Notre Dame of Maryland University (NDMU) presents “Embracing Diversity: Immigration & Refugee Issues” featuring Donald Kerwin, the Executive Director of the Center for Migration Studies of New York.
“Immigration, issues around immigration and the impact it has on the individual are important topics for our community to present and to discuss,” says Kelly Hoover, associate vice president for student life and dean of students. “We hope Mr. Kerwin’s presentation will educate the community about the problems immigrants and refugees face and will offer collaborative ways to help those populations who are experiencing intense discrimination and hostility.”
The Center for Migration Studies of New York is a “think tank” and educational institute that studies international migration, the relationship between immigrants and their receiving communities, and the public policies that protect the rights of migrants, refugees, and newcomers. Mr. Kerwin will discuss topics related to migration and refugee protection, topics that are close to the NDMU community and because of the most recent action taken on the federal government level concerning the Deferred Action for Childhood Arrivals (DACA) program.
For NDMU students like Katherine Martínez, a sophomore English and Spanish double major, the recent news about DACA was affecting. “I was shocked by the number of students who expressed their desire to help, but had no idea what the program [DACA] was about or that it even existed,” she explains. In cases like this, Martínez values NDMU’s efforts at educating the community about these issues. “Notre Dame has acknowledged its immigrant community by incorporating various workshops on immigration and offering diverse resources—they’re not only for DACA students, but also for first-generation Americans and even undocumented students” she says.
As an institution with a goal to build inclusive communities, engage in service to others, and promote social responsibility, Notre Dame advocates for immigrant and refugee students who are affected by these decisions. This is evident not only in official messages from President Yam, but also in the work of other students and staff members in the community.
For instance, Lindsey Webb, a senior business major, believes that student leaders like herself can be a voice for Dreamers, immigrants, and refugee students in the community. “One of the ways is to be an advocate for the Dream Act by contacting respective Congress representatives.
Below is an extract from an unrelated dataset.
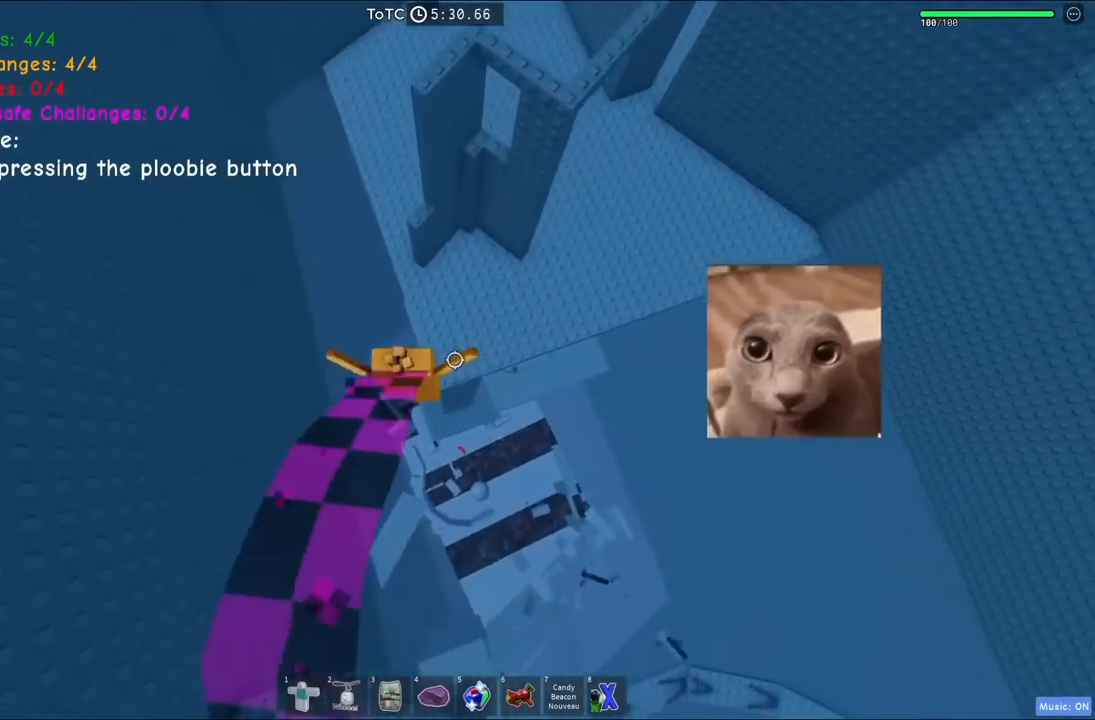
{"keys": ["w"], "events": [[267, "space", "down"], [417, "space", "up"]]}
I’d like to emphasize that on top of activism, it is important for student leaders to make Dreamers, immigrants, and refugee students feel that they are safe with us and welcomed in our Notre Dame community,” Webb expresses.
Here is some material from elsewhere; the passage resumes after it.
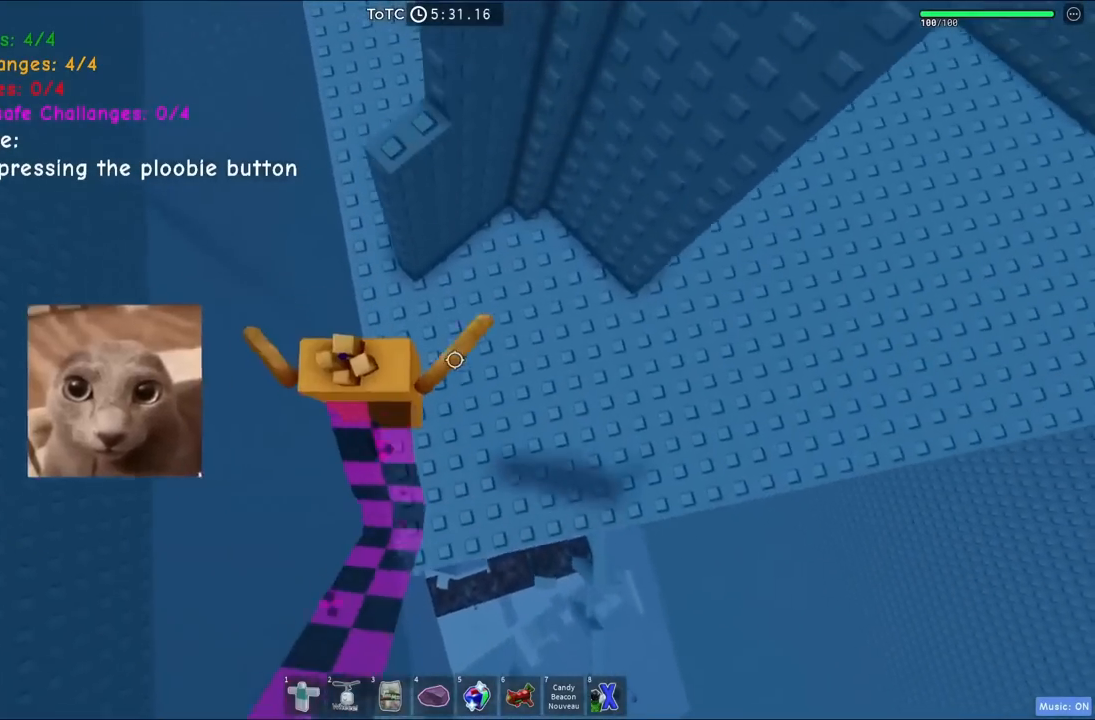
{"keys": ["w"], "events": [[217, "w", "up"], [317, "space", "down"], [450, "w", "down"], [500, "space", "up"]]}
Mary Fitzgerald, SSND, a faculty professor in the School of Education, addresses issues related to immigrant and refugee students in the education classes she teaches. “My students are deeply concerned about their children and care deeply,” she explains. “It is critical that we, as educators, use the muscle we have to do something.”
But for those who are not sure where to begin, going to the event could be a first step. “In order to educate others, we must first immerse ourselves in the topic,” Martínez notes. Dr. Brandy Garlic, the Associate Dean for Inclusion and Community Standard encourages everyone to attend. “It’s important to learn what is going on in society right now, who is affected by the decisions that have been made, and most importantly, what we can do to help. Embracing diversity is not just a charge for few—it should be a goal for all,” she says.